List every line of the material that contains the string "sufficient", matching case exactly.

- - -

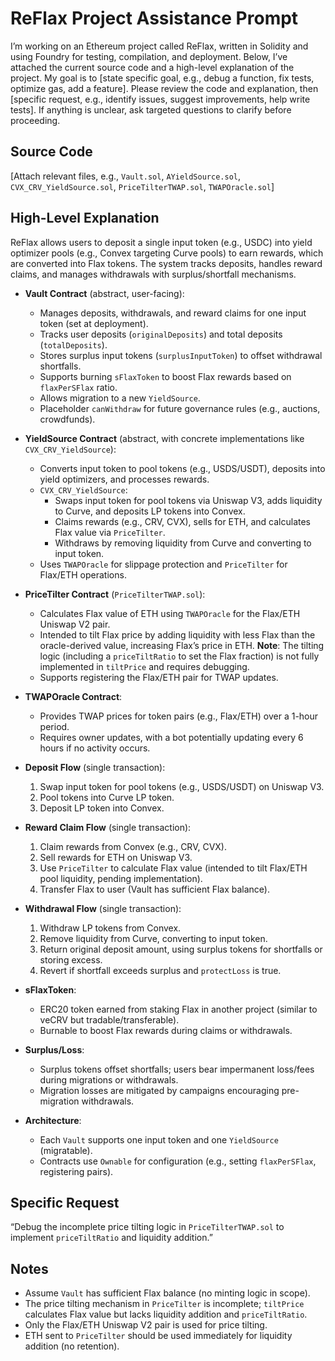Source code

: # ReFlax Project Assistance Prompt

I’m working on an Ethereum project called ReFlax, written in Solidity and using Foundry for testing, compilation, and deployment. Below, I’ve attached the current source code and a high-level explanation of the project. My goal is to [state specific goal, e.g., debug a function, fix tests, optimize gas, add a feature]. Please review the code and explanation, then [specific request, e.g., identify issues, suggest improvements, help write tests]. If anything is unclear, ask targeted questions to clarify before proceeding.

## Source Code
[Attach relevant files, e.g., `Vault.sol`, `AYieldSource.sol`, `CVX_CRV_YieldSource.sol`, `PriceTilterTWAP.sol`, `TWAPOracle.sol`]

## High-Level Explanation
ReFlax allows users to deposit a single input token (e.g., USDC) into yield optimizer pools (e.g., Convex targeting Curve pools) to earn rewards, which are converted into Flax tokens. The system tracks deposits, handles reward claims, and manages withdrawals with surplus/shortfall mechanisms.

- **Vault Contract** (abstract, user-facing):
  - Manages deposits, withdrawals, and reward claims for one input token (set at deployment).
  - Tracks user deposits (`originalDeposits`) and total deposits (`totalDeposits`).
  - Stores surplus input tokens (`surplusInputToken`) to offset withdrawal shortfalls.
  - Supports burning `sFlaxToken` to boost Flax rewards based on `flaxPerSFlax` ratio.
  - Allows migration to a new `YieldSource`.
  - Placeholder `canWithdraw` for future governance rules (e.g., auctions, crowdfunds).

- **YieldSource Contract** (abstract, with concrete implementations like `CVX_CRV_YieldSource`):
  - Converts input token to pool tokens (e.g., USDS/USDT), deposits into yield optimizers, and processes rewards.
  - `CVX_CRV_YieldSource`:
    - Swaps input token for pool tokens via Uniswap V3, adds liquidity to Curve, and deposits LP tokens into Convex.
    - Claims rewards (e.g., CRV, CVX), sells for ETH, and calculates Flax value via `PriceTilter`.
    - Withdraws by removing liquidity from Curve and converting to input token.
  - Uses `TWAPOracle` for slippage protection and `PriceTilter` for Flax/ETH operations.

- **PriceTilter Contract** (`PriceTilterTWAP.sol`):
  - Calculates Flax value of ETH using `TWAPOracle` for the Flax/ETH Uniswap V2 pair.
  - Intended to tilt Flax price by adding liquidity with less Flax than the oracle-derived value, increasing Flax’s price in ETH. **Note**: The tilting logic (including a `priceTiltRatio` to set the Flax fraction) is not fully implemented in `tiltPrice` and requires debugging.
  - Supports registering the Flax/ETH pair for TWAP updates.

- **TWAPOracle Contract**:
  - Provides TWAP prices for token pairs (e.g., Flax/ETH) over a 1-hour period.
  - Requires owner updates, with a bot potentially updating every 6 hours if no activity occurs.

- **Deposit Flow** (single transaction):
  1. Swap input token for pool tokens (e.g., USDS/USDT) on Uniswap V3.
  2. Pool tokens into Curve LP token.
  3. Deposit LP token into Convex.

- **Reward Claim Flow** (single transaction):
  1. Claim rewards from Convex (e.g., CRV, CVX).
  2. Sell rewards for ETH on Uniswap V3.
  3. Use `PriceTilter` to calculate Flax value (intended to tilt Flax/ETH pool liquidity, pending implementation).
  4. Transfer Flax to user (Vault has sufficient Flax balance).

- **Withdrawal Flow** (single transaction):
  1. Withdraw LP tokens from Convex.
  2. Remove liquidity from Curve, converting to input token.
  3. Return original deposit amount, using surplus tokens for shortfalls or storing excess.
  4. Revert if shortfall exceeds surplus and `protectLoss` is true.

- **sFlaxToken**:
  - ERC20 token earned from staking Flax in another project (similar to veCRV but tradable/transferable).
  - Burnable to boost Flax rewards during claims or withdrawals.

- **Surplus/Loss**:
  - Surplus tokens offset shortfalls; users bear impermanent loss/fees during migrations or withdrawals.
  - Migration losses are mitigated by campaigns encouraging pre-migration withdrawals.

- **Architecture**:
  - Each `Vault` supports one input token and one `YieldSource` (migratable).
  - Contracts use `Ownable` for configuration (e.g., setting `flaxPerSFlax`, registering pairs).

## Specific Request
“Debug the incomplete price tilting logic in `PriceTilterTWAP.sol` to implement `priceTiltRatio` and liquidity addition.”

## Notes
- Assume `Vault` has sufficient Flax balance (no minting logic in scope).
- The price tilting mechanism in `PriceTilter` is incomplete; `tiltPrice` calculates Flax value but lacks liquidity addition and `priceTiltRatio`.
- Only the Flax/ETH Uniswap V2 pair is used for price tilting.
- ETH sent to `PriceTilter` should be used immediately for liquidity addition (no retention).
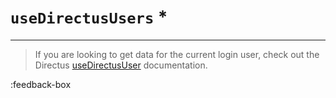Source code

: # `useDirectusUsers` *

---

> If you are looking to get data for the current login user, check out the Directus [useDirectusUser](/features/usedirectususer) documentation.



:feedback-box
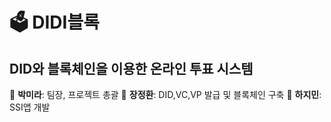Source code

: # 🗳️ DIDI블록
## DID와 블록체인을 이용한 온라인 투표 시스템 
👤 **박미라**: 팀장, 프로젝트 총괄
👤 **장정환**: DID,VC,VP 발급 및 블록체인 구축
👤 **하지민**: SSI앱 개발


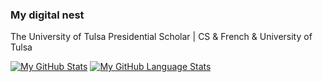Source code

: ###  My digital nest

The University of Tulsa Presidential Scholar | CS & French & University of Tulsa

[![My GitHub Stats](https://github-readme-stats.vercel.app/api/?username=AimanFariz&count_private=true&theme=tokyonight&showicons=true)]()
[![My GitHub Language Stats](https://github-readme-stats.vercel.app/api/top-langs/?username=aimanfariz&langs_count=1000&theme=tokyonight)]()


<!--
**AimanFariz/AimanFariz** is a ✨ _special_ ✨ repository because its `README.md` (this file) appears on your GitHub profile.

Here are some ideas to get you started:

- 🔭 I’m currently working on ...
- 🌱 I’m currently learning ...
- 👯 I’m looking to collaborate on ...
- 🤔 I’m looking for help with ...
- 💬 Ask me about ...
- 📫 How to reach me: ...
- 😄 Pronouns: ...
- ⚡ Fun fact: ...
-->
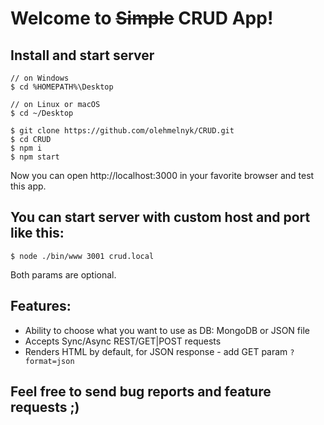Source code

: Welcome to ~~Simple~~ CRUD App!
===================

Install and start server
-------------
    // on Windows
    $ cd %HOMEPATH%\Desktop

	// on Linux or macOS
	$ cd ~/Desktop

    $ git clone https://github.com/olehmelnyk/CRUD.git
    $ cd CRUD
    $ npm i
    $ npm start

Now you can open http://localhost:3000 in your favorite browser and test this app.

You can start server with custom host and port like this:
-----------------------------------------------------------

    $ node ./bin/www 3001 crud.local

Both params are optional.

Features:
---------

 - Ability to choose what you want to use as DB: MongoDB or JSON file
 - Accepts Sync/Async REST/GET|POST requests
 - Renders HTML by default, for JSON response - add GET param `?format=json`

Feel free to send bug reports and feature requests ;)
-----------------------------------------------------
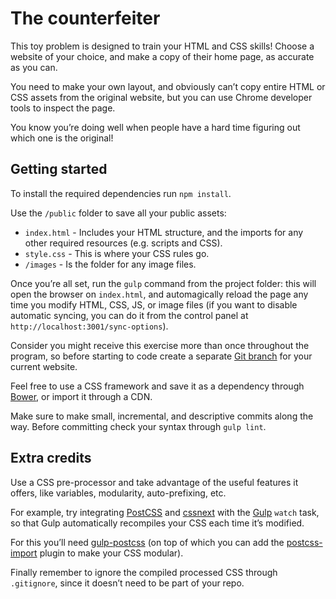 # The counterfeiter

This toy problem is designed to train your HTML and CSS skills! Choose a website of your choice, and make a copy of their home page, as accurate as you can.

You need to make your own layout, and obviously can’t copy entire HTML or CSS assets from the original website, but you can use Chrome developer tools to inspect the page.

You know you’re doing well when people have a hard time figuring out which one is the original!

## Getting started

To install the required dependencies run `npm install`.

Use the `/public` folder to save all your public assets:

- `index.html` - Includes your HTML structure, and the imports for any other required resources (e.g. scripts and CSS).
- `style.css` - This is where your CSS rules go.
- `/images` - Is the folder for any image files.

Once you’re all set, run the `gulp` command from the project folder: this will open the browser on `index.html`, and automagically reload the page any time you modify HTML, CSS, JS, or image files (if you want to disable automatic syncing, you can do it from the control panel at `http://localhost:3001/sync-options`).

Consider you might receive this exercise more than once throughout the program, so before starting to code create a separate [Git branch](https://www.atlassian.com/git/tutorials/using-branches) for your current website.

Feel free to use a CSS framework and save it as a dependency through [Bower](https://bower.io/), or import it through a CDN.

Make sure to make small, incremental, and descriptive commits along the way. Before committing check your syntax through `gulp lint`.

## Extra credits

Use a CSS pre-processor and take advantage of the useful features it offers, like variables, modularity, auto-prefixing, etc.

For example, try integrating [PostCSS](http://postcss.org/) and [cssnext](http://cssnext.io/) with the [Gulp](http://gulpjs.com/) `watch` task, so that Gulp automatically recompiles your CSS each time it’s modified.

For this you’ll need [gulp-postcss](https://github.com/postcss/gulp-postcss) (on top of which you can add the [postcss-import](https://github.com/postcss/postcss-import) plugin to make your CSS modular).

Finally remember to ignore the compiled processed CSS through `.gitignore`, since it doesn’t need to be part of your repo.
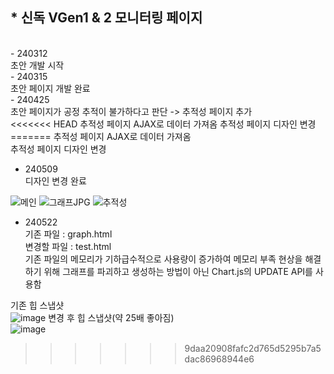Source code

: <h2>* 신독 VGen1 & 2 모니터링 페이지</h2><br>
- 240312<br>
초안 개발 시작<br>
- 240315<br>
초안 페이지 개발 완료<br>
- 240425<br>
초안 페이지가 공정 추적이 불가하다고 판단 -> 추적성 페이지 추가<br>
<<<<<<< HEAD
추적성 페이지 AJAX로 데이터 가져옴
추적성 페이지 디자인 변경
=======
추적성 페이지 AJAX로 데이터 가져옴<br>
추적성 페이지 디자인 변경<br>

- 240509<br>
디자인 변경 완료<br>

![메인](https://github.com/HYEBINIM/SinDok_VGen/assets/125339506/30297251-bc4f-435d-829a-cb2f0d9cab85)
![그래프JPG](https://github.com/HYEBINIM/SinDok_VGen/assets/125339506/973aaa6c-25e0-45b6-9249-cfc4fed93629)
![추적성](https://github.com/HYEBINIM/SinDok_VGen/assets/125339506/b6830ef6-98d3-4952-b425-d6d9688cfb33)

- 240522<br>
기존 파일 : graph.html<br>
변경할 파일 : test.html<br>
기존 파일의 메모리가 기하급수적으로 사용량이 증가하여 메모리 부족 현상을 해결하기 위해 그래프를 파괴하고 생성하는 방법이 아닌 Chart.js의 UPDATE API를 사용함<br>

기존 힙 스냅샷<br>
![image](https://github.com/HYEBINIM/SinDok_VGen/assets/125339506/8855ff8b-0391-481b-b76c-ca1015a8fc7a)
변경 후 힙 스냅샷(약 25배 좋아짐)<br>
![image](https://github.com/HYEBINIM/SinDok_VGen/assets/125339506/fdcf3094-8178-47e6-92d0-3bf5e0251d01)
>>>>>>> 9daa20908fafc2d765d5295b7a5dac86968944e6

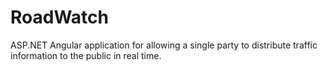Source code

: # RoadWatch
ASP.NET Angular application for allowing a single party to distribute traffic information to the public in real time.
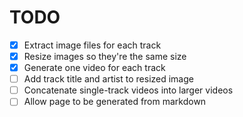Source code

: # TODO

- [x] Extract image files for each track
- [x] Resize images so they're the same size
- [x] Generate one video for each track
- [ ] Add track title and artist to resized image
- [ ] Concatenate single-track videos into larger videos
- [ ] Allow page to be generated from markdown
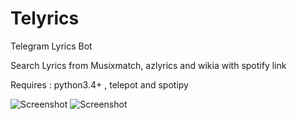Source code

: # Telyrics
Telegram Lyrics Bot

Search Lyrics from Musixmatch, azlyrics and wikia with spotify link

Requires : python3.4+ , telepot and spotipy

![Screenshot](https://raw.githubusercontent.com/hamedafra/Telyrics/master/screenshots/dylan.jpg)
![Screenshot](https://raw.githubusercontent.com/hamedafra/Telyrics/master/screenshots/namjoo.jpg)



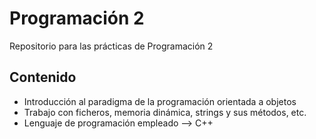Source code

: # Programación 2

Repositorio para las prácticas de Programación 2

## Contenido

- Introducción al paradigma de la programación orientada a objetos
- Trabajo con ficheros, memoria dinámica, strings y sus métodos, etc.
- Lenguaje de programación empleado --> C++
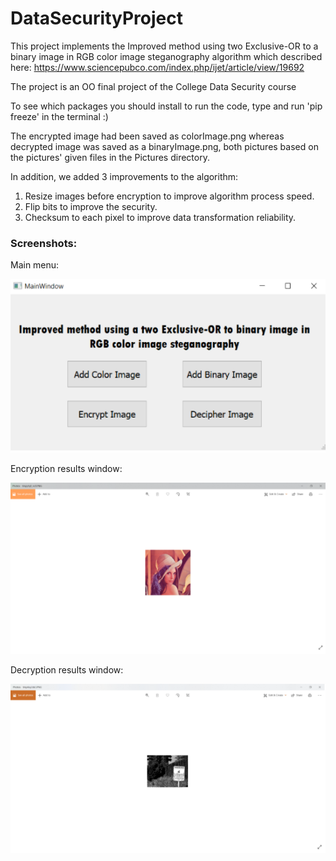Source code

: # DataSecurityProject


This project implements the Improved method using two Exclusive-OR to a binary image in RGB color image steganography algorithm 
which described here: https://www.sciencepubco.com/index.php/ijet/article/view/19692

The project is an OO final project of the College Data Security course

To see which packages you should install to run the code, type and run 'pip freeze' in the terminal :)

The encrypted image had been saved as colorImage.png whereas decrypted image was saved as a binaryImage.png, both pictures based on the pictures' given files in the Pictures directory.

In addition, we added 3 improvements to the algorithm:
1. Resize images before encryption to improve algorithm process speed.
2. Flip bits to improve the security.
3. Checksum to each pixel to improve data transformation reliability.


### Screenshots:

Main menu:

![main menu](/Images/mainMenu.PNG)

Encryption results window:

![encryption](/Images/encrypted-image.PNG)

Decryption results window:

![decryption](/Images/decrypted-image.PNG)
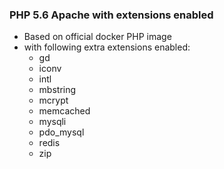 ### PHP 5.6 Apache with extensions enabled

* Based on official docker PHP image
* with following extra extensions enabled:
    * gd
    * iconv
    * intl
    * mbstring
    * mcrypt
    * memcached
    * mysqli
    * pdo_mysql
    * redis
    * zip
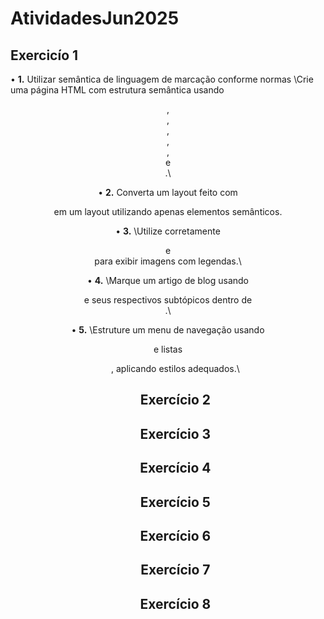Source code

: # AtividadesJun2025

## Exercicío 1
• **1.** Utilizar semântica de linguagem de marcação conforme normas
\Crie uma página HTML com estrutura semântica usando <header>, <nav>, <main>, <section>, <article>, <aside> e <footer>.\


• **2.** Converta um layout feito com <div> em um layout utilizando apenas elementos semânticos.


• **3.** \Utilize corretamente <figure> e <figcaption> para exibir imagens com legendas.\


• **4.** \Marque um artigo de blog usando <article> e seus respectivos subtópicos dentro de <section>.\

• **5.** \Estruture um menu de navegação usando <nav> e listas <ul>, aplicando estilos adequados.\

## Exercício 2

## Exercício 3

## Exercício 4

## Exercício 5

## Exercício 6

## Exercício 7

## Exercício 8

- - -

Answer for the task:
  4. Transfer Flax to user (Vault has sufficient Flax balance).
- Assume `Vault` has sufficient Flax balance (no minting logic in scope).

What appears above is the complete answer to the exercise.